Approaching Irrational Fear over Generative AI: A Fresh Report Advises Policy Makers Against Excessive Reaction
In a recent report, the Centre for Data Innovation has shed light on the current panic surrounding generative artificial intelligence (AI), comparing it to a pattern that has repeated throughout history as new technologies emerge. This pattern, known as the Tech Panic Cycle, is akin to market or moral panics, as well as technology hype cycles.
The Tech Panic Cycle consists of four stages: Discovery/Introduction, Hype and Exaggeration, Panic/Backlash, and Resolution/Normalization. In the Discovery/Introduction stage, a new technology emerges, generating excitement about its potential capabilities. For generative AI, this stage was marked by the debut of models like GPT, showcasing remarkable abilities in content creation, coding, and conversation.
The Hype and Exaggeration stage followed, with enthusiasm about AI transforming industries and society surging. However, concerns about misinformation, job loss, bias, and misuse began to be amplified. As we move into the Panic/Backlash stage, governments, media, and the public express fears about AI safety, ethical risks, and societal disruption, sparking calls for regulation and moratoriums.
Despite these concerns, efforts are underway to develop AI governance, ethical standards, and a better understanding of the technology. This suggests we may be moving toward more measured integration, marking the Resolution/Normalization stage.
The current generative AI panic is a prime example of the Panic/Backlash stage of the Tech Panic Cycle, characterised by widespread anxiety and increased scrutiny, which will likely be followed by a phase of adaptation and normalization as society learns to manage the technology responsibly.
The Tech Panic Cycle is influenced by four elements: elitism, legacy industries, anti-tech crusaders, and news media. To navigate this cycle effectively, policymakers are advised to recognise when a tech panic is happening and exercise caution when addressing hypothetical or exaggerated concerns about generative AI.
Moreover, the report urges policymakers to avoid overreacting to nascent fears when formulating policy to prevent undue harm to generative AI through misguided laws and regulations. The report emphasises that the current generative AI panic is part of a long series of tech panics, including many in the creative sector.
To illustrate this point, the report presents three historical case studies of tech panics: the printing press, phonograph, and photography innovations. The report outlines a historical pattern of technology panics, tracing it from the advent of the printing press to the present day.
The report advises against rushing to regulate AI before others do, as this could lead to missed opportunities for society. As the public embraces the new tool, and it becomes clear that many fears will never materialize, we enter the Deflating Fears stage.

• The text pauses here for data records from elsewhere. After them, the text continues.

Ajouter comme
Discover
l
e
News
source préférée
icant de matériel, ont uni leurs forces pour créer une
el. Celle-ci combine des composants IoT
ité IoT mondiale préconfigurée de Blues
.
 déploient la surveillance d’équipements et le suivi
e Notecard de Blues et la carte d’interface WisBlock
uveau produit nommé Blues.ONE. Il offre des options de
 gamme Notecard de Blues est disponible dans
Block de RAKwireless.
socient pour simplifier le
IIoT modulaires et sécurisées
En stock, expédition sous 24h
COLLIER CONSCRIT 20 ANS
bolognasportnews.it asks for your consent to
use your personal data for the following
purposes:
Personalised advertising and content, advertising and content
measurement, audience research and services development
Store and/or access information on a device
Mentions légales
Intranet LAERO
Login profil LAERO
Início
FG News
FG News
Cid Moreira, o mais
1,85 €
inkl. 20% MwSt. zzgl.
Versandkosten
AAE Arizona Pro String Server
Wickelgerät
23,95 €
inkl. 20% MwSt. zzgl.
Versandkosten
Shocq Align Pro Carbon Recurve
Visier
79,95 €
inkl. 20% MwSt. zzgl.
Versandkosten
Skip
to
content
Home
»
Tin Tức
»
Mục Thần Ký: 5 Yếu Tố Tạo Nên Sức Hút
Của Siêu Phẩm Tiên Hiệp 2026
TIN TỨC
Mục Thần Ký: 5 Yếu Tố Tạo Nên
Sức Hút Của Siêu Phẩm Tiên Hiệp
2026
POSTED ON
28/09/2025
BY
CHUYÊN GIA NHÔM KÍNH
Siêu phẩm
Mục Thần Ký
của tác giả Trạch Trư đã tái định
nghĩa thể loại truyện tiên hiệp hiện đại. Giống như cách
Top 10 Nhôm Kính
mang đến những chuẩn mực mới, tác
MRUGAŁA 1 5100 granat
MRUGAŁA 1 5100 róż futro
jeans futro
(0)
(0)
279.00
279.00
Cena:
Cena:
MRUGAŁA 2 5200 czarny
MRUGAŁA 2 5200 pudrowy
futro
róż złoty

In conclusion, the current panic over generative AI can be better understood through the lens of the Tech Panic Cycle. Recognising this cycle and its stages can help policymakers navigate the current situation and make informed decisions about the future of AI.
- The Centre for Data Innovation's report on generative artificial intelligence (AI) highlights a pattern called the Tech Panic Cycle, likening it to market or moral panics, technology hype cycles, and the Discovery/Introduction stage of the cycle has already been reached with the emergence of AI models like GPT.
- As we progress through the Hype and Exaggeration stage of the Tech Panic Cycle, enthusiasm for AI renovating industries and society escalates, yet apprehensions about misinformation, job loss, bias, and misuse increase correspondingly.
- The ensuing Panic/Backlash stage elicits concerns about AI safety, ethical risks, and societal disruption, leading to calls for regulation and moratoriums in policy-and-legislation.
- To avoid overreacting, the report counsels policymakers to be mindful when addressing potential concerns regarding generative AI, and to take care in resolving misguided laws and regulations stemming from the Tech Panic Cycle.
- To grasp the persisting nature of tech panics, the report offers three historical examples: the printing press, the phonograph, and photography, demonstrating that these panics have repeating patterns throughout general-news, lasting from their inceptions to the present day.